Был бы Степан трезв, глядишь, и обошлось бы. Но он был порядком под мухой. Хотя в нем еще тлел слабый огонек осторожности.
– А как вернемся?
– Проще простого, – Лаврушин вынул из письменного стола две коробочки, напоминавшие транзисторные приемники. – Автономный блок экстренного возращения.
Степан взвесил его на руке, и с пьяной бесшабашностью махнул рукой.
– А чего? Поехали!
– Ишь, – ворчал Мозг. – Гулёны. Меня одного оставляете!
– Ага, – кивнул Степан.
– Полудурки…
Лаврушин вставил в аппарат деталь, извлеченную из телевизора «Сони», который ему позавчера презентовали япошки. Щелкнул переключателем…
Рядом оглушительно бабахнуло. И земля заходила ходуном.
* * *
Гранатными осколками разлетелся кирпич. По щеке Лаврушина чиркнуло.
Друзья бросились за развалины, прижались к полуразрушенной толстой кирпичной стене. И провели в скрюченном положении, боясь поднять голову, минут десять.

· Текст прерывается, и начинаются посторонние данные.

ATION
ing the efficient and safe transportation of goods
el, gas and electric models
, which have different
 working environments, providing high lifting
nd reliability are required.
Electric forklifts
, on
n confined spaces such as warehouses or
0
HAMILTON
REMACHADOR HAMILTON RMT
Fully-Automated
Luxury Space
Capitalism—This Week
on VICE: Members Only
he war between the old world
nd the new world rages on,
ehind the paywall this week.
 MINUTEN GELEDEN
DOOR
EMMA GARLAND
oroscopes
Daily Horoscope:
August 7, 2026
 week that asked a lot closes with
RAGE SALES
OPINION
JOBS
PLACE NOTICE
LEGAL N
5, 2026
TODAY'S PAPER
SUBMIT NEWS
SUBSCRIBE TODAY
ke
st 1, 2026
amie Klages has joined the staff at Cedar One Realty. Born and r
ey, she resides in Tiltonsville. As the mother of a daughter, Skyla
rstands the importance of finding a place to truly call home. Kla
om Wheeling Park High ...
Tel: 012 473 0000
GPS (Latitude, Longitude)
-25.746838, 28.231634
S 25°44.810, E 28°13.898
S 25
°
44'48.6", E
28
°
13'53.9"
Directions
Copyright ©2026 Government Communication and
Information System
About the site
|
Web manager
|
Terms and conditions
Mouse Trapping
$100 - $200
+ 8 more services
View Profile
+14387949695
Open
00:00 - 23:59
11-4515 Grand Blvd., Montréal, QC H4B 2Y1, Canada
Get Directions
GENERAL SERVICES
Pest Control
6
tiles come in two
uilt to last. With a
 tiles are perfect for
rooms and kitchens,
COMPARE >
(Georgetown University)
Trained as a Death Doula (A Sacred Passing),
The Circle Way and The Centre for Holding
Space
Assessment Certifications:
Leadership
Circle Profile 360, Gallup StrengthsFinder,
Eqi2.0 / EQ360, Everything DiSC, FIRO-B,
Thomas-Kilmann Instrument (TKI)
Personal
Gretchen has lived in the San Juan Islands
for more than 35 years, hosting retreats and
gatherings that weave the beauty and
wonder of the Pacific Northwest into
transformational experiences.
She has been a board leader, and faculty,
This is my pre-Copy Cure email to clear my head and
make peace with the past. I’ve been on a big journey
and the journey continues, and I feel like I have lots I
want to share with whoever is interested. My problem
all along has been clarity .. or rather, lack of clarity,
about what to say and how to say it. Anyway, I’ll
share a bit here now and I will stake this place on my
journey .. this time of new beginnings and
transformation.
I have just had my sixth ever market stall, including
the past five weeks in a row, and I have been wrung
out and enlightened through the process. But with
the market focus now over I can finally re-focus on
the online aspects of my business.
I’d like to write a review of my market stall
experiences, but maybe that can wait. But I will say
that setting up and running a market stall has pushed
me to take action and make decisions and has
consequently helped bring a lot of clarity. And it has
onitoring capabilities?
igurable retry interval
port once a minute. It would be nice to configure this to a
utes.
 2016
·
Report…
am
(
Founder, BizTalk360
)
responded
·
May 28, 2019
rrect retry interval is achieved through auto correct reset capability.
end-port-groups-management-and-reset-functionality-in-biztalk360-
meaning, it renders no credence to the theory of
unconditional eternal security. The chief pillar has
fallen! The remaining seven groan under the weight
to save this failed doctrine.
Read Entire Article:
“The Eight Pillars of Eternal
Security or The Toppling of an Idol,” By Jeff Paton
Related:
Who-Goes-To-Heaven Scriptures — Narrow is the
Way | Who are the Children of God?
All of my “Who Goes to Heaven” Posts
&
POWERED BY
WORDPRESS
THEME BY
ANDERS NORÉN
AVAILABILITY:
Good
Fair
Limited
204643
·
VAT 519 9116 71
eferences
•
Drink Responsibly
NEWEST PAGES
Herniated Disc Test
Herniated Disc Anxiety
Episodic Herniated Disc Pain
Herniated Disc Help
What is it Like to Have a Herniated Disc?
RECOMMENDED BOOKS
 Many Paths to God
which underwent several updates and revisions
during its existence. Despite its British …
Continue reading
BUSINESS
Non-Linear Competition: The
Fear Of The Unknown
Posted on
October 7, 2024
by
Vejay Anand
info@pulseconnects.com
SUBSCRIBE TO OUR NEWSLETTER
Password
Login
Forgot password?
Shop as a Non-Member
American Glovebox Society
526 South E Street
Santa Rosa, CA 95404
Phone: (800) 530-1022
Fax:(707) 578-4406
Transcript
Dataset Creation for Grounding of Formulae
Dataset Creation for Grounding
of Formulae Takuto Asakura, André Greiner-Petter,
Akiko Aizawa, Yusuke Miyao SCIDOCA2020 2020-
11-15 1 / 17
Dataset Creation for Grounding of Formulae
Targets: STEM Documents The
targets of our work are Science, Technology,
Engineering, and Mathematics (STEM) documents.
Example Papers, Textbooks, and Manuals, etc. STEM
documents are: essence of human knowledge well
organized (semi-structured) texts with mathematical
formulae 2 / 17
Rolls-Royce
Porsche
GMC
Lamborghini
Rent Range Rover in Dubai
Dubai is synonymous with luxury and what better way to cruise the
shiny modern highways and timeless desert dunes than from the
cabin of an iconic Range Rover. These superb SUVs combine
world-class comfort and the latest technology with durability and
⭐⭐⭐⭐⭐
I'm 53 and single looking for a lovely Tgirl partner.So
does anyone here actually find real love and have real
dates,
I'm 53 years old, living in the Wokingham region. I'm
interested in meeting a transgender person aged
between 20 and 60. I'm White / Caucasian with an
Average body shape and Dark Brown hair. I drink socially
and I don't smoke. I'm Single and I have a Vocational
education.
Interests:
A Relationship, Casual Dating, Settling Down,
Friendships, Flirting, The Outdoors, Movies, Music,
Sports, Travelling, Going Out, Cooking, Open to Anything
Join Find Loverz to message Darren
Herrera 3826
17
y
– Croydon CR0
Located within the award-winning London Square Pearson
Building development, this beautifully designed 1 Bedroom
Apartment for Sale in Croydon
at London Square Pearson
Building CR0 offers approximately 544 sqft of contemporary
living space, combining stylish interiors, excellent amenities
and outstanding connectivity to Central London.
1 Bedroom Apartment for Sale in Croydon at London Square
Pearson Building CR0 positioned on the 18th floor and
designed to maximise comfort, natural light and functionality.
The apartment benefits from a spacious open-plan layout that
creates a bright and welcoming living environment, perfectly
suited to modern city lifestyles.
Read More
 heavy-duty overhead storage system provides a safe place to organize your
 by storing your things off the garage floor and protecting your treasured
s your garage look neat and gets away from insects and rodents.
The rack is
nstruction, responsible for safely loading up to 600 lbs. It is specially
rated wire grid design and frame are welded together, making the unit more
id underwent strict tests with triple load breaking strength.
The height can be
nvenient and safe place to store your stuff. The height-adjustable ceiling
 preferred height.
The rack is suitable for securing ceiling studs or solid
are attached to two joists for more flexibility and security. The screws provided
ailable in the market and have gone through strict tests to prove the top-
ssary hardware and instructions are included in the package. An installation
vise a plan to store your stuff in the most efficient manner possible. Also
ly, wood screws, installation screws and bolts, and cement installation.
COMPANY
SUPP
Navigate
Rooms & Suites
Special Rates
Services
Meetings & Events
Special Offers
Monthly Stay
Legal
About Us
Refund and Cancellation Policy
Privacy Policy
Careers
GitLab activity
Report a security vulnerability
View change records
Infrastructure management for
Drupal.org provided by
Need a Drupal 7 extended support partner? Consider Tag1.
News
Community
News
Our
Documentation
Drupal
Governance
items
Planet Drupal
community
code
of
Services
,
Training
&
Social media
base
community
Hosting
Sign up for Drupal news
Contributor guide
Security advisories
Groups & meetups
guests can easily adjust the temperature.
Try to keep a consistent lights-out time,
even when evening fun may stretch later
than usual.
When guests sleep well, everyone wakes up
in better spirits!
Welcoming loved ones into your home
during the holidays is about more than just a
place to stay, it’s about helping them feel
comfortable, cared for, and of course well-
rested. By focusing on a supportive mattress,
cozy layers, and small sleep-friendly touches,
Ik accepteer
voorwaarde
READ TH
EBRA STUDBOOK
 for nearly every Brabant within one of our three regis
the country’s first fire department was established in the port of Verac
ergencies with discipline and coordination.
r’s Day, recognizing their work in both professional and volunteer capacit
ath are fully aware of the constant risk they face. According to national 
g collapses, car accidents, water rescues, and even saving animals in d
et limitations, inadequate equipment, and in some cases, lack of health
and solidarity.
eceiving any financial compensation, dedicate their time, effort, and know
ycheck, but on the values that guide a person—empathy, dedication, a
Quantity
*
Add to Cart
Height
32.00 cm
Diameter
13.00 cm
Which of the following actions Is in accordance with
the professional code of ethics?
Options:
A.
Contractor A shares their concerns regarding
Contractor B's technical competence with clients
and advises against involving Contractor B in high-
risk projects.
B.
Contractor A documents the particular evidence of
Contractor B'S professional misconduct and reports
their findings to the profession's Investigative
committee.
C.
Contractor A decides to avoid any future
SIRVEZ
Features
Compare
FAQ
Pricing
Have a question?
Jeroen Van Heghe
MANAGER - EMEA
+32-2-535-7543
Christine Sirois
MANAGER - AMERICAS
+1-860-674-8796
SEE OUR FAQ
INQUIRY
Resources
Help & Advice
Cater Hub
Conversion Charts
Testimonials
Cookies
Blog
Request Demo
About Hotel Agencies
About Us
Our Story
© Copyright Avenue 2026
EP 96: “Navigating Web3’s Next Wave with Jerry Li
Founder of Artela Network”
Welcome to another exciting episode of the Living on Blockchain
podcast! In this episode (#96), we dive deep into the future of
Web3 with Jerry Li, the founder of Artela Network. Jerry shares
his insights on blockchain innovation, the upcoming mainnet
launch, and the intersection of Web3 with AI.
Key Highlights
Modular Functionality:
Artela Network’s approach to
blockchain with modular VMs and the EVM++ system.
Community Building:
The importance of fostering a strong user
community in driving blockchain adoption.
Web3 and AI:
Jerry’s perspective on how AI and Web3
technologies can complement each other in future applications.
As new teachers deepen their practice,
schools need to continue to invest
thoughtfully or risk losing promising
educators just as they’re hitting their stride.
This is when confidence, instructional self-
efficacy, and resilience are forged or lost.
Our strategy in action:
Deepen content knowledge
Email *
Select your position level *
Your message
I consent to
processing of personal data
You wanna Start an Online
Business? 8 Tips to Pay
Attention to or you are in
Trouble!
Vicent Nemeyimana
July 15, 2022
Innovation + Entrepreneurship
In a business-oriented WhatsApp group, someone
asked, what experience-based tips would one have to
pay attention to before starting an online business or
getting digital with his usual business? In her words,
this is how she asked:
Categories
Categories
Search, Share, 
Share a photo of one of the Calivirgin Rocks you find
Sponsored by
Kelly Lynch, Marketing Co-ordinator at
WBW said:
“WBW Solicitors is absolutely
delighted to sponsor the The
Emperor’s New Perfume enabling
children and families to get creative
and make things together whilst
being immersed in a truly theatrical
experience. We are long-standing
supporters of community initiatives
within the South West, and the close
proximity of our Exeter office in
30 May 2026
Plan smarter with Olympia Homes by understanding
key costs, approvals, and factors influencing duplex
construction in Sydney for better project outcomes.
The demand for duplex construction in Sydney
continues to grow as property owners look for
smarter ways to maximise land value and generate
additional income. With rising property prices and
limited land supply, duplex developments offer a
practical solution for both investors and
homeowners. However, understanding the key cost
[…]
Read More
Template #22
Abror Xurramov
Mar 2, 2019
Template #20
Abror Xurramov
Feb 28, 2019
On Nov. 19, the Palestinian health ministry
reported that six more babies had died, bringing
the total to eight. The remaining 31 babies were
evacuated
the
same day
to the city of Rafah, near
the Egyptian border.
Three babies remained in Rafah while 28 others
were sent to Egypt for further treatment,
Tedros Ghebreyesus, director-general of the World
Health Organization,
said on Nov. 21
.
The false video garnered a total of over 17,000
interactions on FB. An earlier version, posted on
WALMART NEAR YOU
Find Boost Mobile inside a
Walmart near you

– Где мы? – проорал Степан.
Опять прогрохотало, и за разрушенной стеной поднялся столб пыли. Друзья вжались в землю.
Все затихло. Лаврушин выглянул из-за развалин.
Вокруг простирался серый, неуютный город. Половина домов была разрушена. Некоторые все еще возвышались обгоревшими остовами, их перекрытия выгорели, но закопченные черные стены чудом устояли – это были готовые распасться в любую секунду трупы домов, из которых ушла жизнь, но которые еще сохранили часть внешней оболочки, и от того выглядели еще ужаснее. В городе правили бал война, безумие и смерть.
Улица была перегорожена рухнувшей стеной. По мостовой, пригибаясь, бежали солдаты в мешковатой серой форме Вермахта. У двоих из них, тащивших носилки с телом, на рукавах белели повязки с красными крестами.
– Никак Берлин, – сказал Лаврушин.
Степан огляделся, присел на корточки и кивнул:
– Может быть… Ну что, посмотрели – и айда домой.
– А прогуляться не хочешь?
– Под бомбежкой? Покорно благодарю. Первый эсесовец повяжет… Домой-домой, – Степан вытащил из кармана «транзистор». – Куда жать?
– Сюда, – Лаврушин показал на кнопку.
– Ну. Раз-два-три, – Степан зажмурил глаза и нажал на кнопку.
А когда открыл глаза, то сразу протрезвел. Окончательно и бесповоротно.
И причины протрезветь были. Еще какие! Пейзаж не изменился нисколько. Что это значило? А значило это одно – машинка возвращения не фурычила!